▶ [What you will do]
Among the lines below, take the one holding "311C1249 311 1255", the one holding "410 1261 465C1233", and all lines between them. Set them down exactly.

▶ [Raw data]
BEGIN
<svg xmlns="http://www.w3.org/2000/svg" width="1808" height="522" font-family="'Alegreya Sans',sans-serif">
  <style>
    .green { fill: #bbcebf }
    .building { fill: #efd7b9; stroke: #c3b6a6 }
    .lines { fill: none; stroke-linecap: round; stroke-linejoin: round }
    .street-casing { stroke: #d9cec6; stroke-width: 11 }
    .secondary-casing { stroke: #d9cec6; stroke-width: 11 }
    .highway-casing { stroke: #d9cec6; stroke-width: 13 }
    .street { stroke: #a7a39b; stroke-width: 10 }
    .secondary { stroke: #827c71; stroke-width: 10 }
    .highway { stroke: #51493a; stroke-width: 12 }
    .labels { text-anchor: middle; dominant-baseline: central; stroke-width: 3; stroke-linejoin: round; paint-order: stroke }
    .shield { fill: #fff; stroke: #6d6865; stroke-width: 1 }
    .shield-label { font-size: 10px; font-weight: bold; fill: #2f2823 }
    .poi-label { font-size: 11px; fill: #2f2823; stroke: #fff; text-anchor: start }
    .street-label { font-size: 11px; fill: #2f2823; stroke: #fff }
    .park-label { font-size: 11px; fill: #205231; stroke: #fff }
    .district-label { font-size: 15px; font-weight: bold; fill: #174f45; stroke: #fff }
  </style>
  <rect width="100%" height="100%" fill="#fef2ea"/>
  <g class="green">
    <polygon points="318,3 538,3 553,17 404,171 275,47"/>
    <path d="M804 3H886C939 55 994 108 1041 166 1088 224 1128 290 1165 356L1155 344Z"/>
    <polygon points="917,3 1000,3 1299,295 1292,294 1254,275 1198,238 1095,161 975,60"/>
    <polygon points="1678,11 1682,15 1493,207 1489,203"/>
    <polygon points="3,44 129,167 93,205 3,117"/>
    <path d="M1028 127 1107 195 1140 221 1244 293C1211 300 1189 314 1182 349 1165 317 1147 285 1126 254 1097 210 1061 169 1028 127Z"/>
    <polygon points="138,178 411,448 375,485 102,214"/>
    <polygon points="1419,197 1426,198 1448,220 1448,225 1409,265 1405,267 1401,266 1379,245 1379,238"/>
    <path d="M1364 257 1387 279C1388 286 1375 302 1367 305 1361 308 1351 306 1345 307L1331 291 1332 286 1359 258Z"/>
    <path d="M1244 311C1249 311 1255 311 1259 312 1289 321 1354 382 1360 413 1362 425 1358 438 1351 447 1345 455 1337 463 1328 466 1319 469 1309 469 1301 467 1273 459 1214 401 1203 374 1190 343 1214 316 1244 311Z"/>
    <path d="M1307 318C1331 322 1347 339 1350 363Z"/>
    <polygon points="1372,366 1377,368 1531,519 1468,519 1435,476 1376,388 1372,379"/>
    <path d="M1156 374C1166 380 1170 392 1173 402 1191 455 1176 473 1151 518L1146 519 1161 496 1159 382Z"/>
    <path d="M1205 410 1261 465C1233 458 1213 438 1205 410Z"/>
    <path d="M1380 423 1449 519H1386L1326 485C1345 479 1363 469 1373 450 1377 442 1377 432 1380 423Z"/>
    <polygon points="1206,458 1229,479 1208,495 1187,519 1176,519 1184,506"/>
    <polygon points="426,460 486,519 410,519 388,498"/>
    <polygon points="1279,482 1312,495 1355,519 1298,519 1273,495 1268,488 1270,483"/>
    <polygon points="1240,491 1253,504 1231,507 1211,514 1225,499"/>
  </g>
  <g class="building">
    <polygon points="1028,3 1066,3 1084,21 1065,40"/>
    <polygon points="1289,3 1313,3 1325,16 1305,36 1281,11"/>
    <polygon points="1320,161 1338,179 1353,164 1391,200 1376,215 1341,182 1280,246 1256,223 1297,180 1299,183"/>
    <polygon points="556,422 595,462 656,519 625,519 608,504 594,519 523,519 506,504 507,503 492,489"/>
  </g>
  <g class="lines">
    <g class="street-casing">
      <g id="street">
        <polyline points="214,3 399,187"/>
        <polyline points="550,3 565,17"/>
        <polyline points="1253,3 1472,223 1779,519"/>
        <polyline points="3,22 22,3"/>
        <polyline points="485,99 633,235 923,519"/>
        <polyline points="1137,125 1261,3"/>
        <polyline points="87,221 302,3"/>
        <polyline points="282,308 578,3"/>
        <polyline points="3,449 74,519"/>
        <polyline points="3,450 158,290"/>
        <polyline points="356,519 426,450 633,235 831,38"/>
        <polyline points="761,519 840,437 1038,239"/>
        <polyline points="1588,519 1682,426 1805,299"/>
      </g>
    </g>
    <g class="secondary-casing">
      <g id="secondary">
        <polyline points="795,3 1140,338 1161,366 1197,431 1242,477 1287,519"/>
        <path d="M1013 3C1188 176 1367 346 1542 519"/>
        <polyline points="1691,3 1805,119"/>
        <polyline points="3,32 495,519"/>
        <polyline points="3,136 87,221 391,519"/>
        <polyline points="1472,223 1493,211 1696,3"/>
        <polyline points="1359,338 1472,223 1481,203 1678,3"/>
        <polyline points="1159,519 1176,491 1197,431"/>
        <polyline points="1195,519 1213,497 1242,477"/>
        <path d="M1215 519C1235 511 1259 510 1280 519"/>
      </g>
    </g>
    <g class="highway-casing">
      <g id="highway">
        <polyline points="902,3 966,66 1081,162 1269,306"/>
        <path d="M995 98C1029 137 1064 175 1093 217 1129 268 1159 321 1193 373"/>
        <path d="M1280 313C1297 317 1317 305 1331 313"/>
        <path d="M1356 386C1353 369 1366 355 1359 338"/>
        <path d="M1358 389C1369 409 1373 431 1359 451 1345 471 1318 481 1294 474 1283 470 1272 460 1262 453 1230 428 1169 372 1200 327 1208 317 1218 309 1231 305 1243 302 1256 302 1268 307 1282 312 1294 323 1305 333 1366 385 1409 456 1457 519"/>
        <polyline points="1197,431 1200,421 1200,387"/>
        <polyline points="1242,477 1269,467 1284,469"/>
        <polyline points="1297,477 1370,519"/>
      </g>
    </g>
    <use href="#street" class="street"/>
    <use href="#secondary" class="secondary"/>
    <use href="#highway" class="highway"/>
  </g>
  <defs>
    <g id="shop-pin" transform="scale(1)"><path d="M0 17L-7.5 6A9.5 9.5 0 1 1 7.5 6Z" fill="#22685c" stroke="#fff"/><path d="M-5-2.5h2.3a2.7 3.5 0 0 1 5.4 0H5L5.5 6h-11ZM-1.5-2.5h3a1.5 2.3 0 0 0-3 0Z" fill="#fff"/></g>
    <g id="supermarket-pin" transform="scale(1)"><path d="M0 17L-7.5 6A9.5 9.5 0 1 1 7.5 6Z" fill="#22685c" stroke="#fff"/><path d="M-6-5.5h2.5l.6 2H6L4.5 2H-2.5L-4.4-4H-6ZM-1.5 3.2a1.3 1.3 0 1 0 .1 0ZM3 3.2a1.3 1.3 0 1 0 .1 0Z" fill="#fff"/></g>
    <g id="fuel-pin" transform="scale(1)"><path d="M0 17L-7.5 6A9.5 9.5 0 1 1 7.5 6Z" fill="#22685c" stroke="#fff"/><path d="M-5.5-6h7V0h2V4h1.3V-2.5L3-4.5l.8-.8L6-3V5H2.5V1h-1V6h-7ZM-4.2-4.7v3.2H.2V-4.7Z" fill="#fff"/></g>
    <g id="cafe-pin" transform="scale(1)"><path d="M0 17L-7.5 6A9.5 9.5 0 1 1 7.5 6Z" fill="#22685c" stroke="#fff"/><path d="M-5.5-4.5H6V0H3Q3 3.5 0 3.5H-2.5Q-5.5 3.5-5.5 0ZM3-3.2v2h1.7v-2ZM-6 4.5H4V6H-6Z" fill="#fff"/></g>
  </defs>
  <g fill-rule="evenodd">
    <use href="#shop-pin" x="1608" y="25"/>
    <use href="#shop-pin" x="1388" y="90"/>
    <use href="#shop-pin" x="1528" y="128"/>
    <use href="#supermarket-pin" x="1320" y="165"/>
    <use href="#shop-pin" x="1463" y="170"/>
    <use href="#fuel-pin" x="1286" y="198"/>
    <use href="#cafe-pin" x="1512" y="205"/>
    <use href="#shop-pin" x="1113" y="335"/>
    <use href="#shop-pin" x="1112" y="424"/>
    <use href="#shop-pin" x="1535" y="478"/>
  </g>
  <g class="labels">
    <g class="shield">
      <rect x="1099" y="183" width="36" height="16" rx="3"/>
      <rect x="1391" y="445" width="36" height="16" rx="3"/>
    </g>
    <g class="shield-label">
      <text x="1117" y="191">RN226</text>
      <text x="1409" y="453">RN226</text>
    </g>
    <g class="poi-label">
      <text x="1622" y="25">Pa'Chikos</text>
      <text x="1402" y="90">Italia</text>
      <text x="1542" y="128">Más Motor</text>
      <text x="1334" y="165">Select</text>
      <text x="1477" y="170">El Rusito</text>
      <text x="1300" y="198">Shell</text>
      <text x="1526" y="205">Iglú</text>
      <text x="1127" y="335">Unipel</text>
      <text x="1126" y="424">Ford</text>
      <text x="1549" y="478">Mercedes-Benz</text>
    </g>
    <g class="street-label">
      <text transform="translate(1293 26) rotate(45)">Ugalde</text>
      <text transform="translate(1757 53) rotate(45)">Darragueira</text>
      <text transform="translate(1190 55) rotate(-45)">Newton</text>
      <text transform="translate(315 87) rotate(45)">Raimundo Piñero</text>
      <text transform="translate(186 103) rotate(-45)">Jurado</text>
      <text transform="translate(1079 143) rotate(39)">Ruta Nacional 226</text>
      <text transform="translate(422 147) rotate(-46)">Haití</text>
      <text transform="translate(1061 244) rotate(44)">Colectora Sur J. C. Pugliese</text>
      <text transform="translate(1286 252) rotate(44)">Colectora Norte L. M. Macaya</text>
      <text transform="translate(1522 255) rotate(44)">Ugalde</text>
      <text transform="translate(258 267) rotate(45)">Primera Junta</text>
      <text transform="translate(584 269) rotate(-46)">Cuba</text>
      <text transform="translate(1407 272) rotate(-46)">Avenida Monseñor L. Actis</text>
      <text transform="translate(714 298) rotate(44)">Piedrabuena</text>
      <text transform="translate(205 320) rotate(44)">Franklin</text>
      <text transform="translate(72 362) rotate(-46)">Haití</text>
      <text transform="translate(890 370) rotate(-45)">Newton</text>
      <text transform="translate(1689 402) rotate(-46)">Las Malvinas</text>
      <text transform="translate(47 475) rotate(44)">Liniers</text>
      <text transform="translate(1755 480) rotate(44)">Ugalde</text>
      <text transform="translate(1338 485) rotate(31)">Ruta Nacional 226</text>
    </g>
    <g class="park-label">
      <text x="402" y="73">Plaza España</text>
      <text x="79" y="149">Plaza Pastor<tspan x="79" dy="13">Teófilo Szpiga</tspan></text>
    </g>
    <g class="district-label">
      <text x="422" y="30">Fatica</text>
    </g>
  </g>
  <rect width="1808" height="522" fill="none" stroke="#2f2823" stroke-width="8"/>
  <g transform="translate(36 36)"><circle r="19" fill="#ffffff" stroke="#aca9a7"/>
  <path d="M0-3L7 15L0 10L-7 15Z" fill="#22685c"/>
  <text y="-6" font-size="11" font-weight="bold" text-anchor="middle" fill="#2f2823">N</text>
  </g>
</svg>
END
▶ [Output of the task]
    <path d="M1244 311C1249 311 1255 311 1259 312 1289 321 1354 382 1360 413 1362 425 1358 438 1351 447 1345 455 1337 463 1328 466 1319 469 1309 469 1301 467 1273 459 1214 401 1203 374 1190 343 1214 316 1244 311Z"/>
    <path d="M1307 318C1331 322 1347 339 1350 363Z"/>
    <polygon points="1372,366 1377,368 1531,519 1468,519 1435,476 1376,388 1372,379"/>
    <path d="M1156 374C1166 380 1170 392 1173 402 1191 455 1176 473 1151 518L1146 519 1161 496 1159 382Z"/>
    <path d="M1205 410 1261 465C1233 458 1213 438 1205 410Z"/>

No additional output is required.